В глазах Евгения Богдановича я прочёл несколько ответов на мою просьбу. Некоторые прозвучали бы весьма грубо. Но озвучил Настин отец только один.

— Невозможно, — сказал он. — Но есть альтернативный вариант: твоё фотографическое изображение рядом с полковником КГБ. Сделанное вот здесь, в этой комнате.

— Полковник будет в форме? — поинтересовался я.

— В парадной.

— Годится, — сказал я. — Но замена не равноценная. Добавим к фотографии с полковником две новенькие книги Герберта Уэллса и две пластинки с песнями Владимира Высоцкого.

— Не борзей, Чёрный, — попросил Евгений Богданович.

Я пожал плечами.

— Книги Настя обещала моему младшему брату. А пластинки моему другу. Она бы и сама их раздобыла. Вот только до завтрашнего утра не успеет. Вы сами ограничили ей время на это.

Бурцев задумчиво посмотрел на сигарету, решительно убрал её обратно в пачку.

— Это все пожелания? — спросил он. — Надеюсь, в книгах тебе не нужен автограф автора? Не скажу, что это невозможно. Но ты и сам понимаешь: время до твоего отъезда ограничено.

Бурцев усмехнулся.

Я поднял руки и сообщил:

— Можно без автографов, Евгений Богданович. Тем более что и Владимир Семёнович Высоцкий сейчас на гастролях в Прибалтике — так мне сказала Настя. Но желательно, чтобы пластинки были этого года выпуска.

— Будут, Чернов. Будут.

Полковник КГБ встал из-за стола.

— Считаю, Чернов, что мы с тобой договорились.

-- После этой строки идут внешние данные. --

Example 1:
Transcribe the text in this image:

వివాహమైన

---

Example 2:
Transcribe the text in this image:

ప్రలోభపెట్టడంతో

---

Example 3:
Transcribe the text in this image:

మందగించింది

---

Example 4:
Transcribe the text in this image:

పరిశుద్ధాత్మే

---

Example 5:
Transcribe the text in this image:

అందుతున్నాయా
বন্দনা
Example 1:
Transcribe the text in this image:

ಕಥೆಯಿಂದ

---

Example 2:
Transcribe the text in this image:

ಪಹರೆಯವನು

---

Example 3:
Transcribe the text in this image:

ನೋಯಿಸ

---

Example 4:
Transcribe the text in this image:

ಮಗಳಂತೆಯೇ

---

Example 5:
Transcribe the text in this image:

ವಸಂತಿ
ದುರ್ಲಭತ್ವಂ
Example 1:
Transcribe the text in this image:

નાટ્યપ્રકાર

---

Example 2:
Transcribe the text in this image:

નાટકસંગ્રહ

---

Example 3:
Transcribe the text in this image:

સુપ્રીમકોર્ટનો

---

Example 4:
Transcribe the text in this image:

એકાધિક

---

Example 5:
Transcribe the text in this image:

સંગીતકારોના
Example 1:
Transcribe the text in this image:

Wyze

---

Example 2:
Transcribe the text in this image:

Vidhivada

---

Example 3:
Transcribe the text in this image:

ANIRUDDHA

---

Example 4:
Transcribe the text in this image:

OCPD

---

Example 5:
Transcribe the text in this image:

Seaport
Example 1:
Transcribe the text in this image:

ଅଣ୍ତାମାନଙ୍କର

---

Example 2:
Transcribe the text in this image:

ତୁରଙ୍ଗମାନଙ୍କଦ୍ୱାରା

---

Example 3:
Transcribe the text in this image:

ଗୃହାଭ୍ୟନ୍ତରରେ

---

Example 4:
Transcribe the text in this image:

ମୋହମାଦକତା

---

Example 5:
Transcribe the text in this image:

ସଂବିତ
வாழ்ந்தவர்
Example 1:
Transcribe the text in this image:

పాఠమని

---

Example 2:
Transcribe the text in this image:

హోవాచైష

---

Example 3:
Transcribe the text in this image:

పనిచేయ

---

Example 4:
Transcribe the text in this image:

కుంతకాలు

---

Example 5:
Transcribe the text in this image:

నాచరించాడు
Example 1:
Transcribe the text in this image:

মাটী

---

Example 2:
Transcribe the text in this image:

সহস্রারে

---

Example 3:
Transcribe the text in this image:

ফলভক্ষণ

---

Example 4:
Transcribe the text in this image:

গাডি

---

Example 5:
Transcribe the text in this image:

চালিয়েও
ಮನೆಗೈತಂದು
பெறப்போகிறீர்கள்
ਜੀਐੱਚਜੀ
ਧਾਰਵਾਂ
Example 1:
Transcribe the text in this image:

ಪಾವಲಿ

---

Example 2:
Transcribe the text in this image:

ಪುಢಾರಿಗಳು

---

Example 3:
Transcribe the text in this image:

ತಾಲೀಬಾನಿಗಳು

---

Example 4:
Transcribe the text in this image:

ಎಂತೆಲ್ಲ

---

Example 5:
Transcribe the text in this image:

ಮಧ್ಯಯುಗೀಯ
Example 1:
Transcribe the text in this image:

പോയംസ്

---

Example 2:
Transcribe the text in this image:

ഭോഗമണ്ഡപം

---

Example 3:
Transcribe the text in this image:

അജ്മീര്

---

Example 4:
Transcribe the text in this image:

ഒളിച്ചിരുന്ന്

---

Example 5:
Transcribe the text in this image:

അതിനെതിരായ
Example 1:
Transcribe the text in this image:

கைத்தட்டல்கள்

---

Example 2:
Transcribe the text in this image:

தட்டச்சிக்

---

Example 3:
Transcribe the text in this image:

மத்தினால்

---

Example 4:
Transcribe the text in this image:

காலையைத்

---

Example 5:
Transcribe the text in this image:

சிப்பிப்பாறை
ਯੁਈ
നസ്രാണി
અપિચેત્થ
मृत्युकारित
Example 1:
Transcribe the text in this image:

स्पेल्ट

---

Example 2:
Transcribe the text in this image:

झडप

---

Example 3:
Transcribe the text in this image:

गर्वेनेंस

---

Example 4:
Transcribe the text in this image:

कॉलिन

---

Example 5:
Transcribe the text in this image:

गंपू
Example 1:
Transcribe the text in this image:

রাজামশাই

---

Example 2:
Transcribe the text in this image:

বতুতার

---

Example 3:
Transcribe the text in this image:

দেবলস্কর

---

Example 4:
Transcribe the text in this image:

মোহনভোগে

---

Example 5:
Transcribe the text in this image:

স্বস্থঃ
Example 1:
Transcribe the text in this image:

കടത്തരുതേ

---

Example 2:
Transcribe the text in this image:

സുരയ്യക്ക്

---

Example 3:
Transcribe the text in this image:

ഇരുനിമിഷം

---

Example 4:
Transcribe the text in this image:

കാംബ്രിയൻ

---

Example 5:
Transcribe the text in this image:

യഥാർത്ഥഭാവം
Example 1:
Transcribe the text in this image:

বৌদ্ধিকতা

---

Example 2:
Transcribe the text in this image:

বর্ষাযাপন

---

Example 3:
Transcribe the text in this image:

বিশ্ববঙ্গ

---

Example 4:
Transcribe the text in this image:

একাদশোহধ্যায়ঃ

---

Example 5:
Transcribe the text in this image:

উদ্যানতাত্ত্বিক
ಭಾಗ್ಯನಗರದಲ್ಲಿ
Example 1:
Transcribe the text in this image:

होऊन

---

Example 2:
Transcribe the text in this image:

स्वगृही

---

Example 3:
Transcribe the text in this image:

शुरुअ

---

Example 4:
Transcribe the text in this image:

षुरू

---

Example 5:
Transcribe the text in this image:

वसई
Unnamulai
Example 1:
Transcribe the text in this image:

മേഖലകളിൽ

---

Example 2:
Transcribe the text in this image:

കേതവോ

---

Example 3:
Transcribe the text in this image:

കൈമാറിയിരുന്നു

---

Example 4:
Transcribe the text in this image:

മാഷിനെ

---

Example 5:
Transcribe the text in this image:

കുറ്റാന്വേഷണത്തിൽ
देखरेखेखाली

Евгений Богданович указал на меня пальцем.

— Из квартиры до моего возвращения не выходи, — сказал он. — Содержимое холодильника в твоём распоряжении. В гостиной стоит телевизор. В прихожей на стеллажах полно книг: есть там и твой Герберт Уэллс. Так что не заскучаешь.

* * *

Из всех предложенных мне радушным хозяином квартиры развлечений я больше всего времени уделил холодильнику. К нему я и направился сразу же, как только за Евгением Богдановичем закрылась дверь. Узнал, что семья полковника КГБ питалась примерно теми же продуктами, что и обычные советские граждане. Вот только эти продукты у Бурцевых были не по праздникам — буднично лежали в холодильнике все и сразу. Дегустация знакомых мне по жизни в будущем продуктов действительно развлекла меня.